Accept the invitations of allyship, when given.
My department head revealed himself to be a like-minded individual. In this case, he asked to be an ally. I would come to learn that we shared many of the same core values. He had no formal education or leadership training but had done much of this work on his own. We began to have frank conversations about what we thought the department needed. Together, we attended professional development and engaged with readings and formal discussions to learn more about equitable grading practices, specifically standards-based grading. At the same time, I pointedly sought to learn from him how I might continue to hone the leadership skills I had learned from Knowles such that I might continue to strengthen my allyship with others.
When the time is right, use that leverage!

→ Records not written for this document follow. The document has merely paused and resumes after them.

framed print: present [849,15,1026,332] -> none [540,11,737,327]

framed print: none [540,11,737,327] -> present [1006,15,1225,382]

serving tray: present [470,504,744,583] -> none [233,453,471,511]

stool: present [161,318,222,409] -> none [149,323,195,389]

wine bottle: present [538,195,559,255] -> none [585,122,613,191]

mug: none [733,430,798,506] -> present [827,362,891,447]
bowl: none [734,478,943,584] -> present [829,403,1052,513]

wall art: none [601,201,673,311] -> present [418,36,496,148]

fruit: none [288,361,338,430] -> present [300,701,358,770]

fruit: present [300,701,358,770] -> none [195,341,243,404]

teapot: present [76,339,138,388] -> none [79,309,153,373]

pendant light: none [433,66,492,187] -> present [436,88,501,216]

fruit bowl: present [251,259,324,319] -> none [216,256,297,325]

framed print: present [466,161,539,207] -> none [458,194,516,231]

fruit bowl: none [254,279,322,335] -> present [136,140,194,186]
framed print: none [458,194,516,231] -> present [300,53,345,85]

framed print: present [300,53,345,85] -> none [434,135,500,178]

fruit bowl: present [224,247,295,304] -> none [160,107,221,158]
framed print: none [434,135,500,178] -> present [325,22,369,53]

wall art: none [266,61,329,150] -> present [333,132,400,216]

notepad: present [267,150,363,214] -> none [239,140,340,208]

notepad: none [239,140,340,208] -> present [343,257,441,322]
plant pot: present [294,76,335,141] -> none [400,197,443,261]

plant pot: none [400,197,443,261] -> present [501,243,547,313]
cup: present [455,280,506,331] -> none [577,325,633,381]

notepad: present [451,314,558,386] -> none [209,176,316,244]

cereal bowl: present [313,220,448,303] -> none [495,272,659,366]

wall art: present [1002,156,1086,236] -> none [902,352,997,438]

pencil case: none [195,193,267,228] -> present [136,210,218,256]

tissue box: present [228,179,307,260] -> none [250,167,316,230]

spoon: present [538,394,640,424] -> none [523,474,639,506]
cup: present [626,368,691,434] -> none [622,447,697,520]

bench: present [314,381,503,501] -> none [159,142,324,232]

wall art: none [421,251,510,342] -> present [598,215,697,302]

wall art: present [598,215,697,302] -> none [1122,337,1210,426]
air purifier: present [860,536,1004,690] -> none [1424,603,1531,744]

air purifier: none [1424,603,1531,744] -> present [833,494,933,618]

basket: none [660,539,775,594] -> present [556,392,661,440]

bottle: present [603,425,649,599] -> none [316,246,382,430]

I still do not know what made the day “right” when I decided to utilize the resources (seed grant money) at my disposal. I knew that this money was power and could be the linchpin in initiating the changes we were beginning to conceptualize. I happened to be standing by the copy machine with my department head, and two of my other strongest allies. I asked, “If we had $10,000, do you think we could shake **** up around here?” The rest is history.
With the seed grant money, we were able to educate ourselves about standards-referenced grading and hire consultant support to plan and self-lead the transition process for our department. Within nine months, we had completely transitioned to a standards-referenced model of assessment. At the same time, we had reformed our curriculum to work within this new structure and we were seeing increased student ownership of understanding and improved student outcomes against our standards. A cultural shift began to take place in the school—a year later, elements of standards referenced grading were used school-wide. The language and social studies departments are consulting with science to make the transition themselves. The spark we started has ignited a larger movement.
Keep learning the principles.
Life circumstances took me away from school #3 and the allies I had gained. In my next chapter, I will know better how to gain allies by employing my principles. I am certain there are more nuanced truths yet to be discovered and I will keep looking for them. In the meantime I am joyful, remembering my farewell happy hour with my department from school #3. My department head said in a toast: “Thank you for what you did for us—it probably wouldn’t have happened without you—and we will keep moving forward”. Given the powerful network of alliances I left behind, I have nothing but faith in the trajectory of their momentum.